On Aug 8, 2007, at 8:09 PM, Scott Atchley wrote:
Hi Sam,
Welcome back!
Hi Scott,
Thanks!
I copied EINVAL from ib.c. I can change it to return BMI_EMSGSIZE
since it more specific.
Ah ok. EMSGSIZE might help us know what the problem is if/when it
happens again.
The trade-off to 32-64 KB unexpected size is memory footprint. To
avoid mallocing a buffer for each incoming unexpected, I pre-alloc
100 rx structs on the server to catch initial connect messages. For
each peer that connects, I alloc another 20 rx structs. For each rx
struct, I alloc two buffers of unexpected size (so I can repost the
rx after handing the first buffer off in BMI_mx_testunexpected()).
This behavior can be changed but it really helps reduce latency.
Also, since 32 KB is the starting size for rendezvous messages in
MX, I would prefer to use 8 or 16 KB so that the unexpected message
is actually sent eagerly.
Can we make it 16K?
As for number of segments, MX will accept up to 256. For messages
less than 32 KB, there is not a penalty since eager messages are
buffered before sending on the wire. For messages over 32 KB using
more than one segment, MX will copy them into a contiguous buffer
before sending, which will greatly reduce throughput.
Sorry - bad terminology there. By 'segments', I meant base types of
a PVFS datatype (called a PVFS Request). They all get encoded into
the same buffer.
-sam
Scott
On Aug 8, 2007, at 7:47 PM, Sam Lang wrote:
Hi All,
Sorry for not being around earlier to participate in this
discussion. I agree that the bits of code in
io_find_target_datafiles are nasty and I'll be sure to clean that
up, but the cause of this bug isn't with small IO. The check
total_bytes <= max_unexp_payload will still do the right thing
(not enable small IO) even if max_unexp_payload is negative. In
fact, the problem occurs because the noncontig request makes the
normal IO request larger than 4K, and when the sys-io state
machine tries to post the unexpected send, the BMI mx layer
returns EINVAL because the
request is larger than its specified unexpected size (see mx.c:
1391).
We do the same thing in other BMI methods (gm and ib), but the
unexpected limits there are bigger (8K for ib, 16K for gm, 16K for
tcp), and so we've never actually hit them with unexpected
requests. With a large indexed request, I think we would see the
same errors with ib and gm, unless we hit the limit of max request
segments first. Each individual segment of an indexed request
take 80 bytes, so we would need to have an indexed request with
about 100 segments before hitting the max for ib, and somewhere
around 200 for tcp and gm.

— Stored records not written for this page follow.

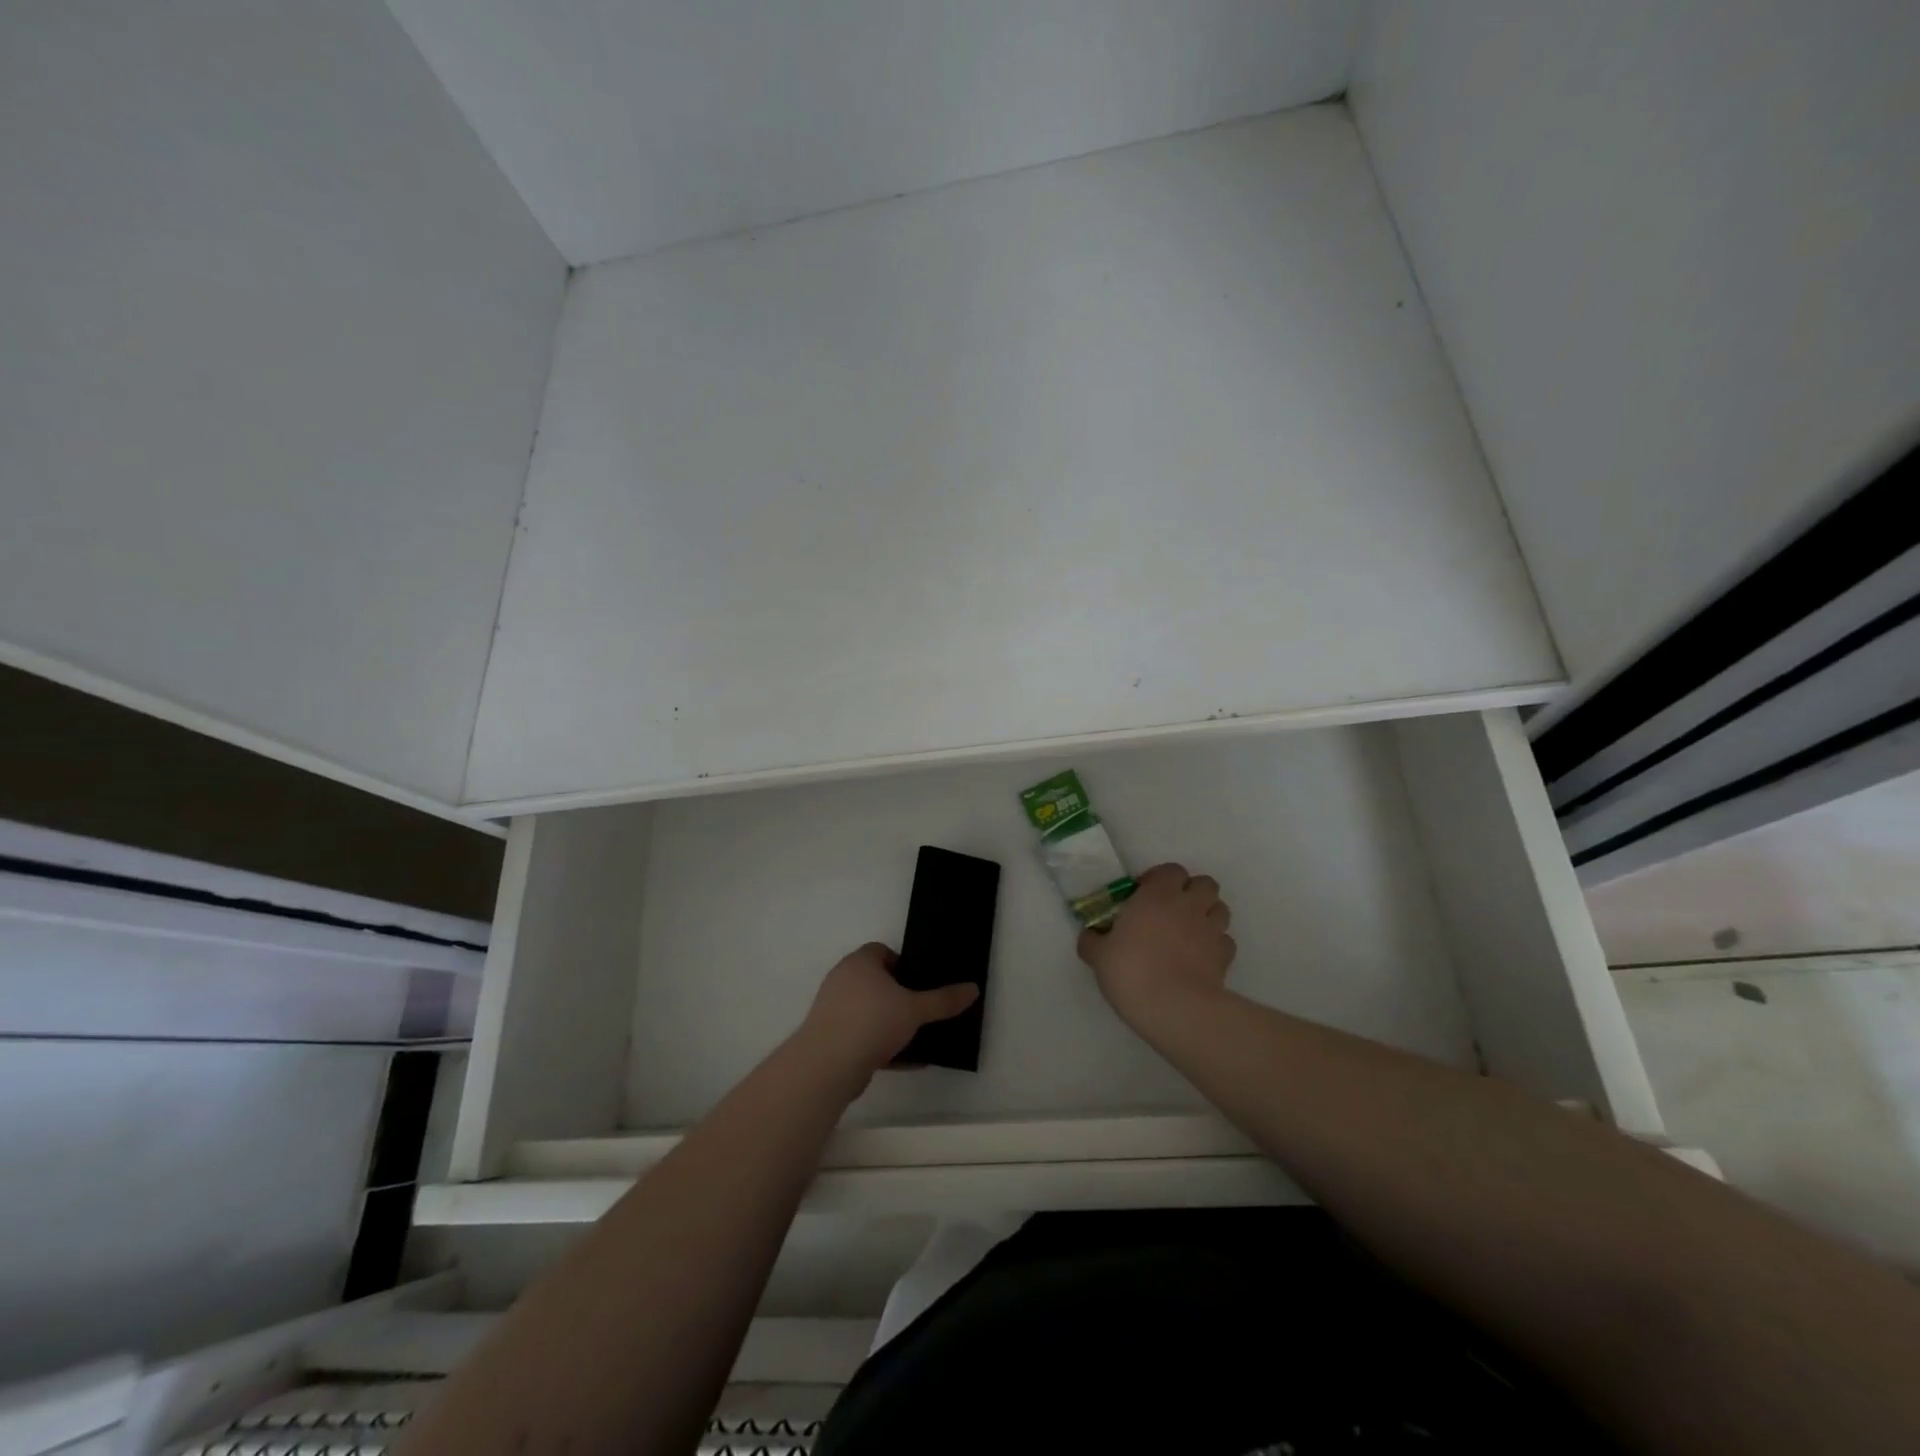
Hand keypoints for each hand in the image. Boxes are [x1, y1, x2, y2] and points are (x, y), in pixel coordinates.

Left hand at [798, 942, 979, 1081]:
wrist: (828, 1065)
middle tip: (921, 1008)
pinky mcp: (830, 1038)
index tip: (920, 981)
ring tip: (916, 1036)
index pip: (881, 951)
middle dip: (898, 995)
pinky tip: (905, 1061)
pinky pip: (861, 1036)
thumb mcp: (915, 1009)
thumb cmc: (872, 1022)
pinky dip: (881, 1045)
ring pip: (868, 1011)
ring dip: (889, 1023)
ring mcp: (832, 1010)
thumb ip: (943, 1000)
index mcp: (859, 963)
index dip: (902, 964)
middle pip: (875, 981)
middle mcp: (842, 980)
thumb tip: (973, 988)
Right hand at [1078, 862, 1234, 1022]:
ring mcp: (1211, 930)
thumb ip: (1092, 940)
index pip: (1171, 870)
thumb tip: (1090, 935)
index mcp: (1158, 895)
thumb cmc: (1131, 970)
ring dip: (1208, 914)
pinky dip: (1216, 944)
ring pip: (1220, 908)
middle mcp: (1189, 905)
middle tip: (1173, 910)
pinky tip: (1201, 957)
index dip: (1160, 879)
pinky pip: (1225, 941)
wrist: (1174, 1007)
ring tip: (1190, 931)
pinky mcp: (1225, 956)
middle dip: (1192, 892)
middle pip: (1204, 884)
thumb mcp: (1098, 955)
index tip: (1145, 895)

The limit of of segments for a request
is hardcoded to 100 right now.
At this point, It seems like the best fix is the one Scott chose,
just increase the max unexpected size for MX. The alternative is
to split up unexpected requests if they're above a certain size
into multiple unexpecteds, and join them on the server. Messy and
a lot of work. If the unexpected message size isn't card
specific, could we make it something like 32K or 64K? Are there
drawbacks to making it that big?
Also, should we increase the limit of request segments allowed?
It might be inefficient for a user to create an MPI indexed
dataype with that many elements, but there are users that will
probably do it anyway. Alternatively, we could consider more
efficiently encoding each request segment in PVFS.
As an aside, the other methods return -EMSGSIZE, mx is returning
EINVAL, which may have made this harder to debug.
-sam
On Aug 7, 2007, at 3:21 PM, Pete Wyckoff wrote:
[EMAIL PROTECTED] wrote on Tue, 07 Aug 2007 15:21 -0400:
I assumed that small_io_size is fixed in PVFS2 and was greater
than 4
KB, which why I volunteered to change bmi_mx. I chose 4 KB for
bmi_mx
simply because that was the value I used in Lustre (kernel page
size). I am not wedded to 4 KB.
Okay, good reasoning. We'll let Sam tell us what he thinks. He did
the small io work. I can't think of a reason why any device could
not support a minimum of 8k, like you say, if that would make more
sense for the small io implementation.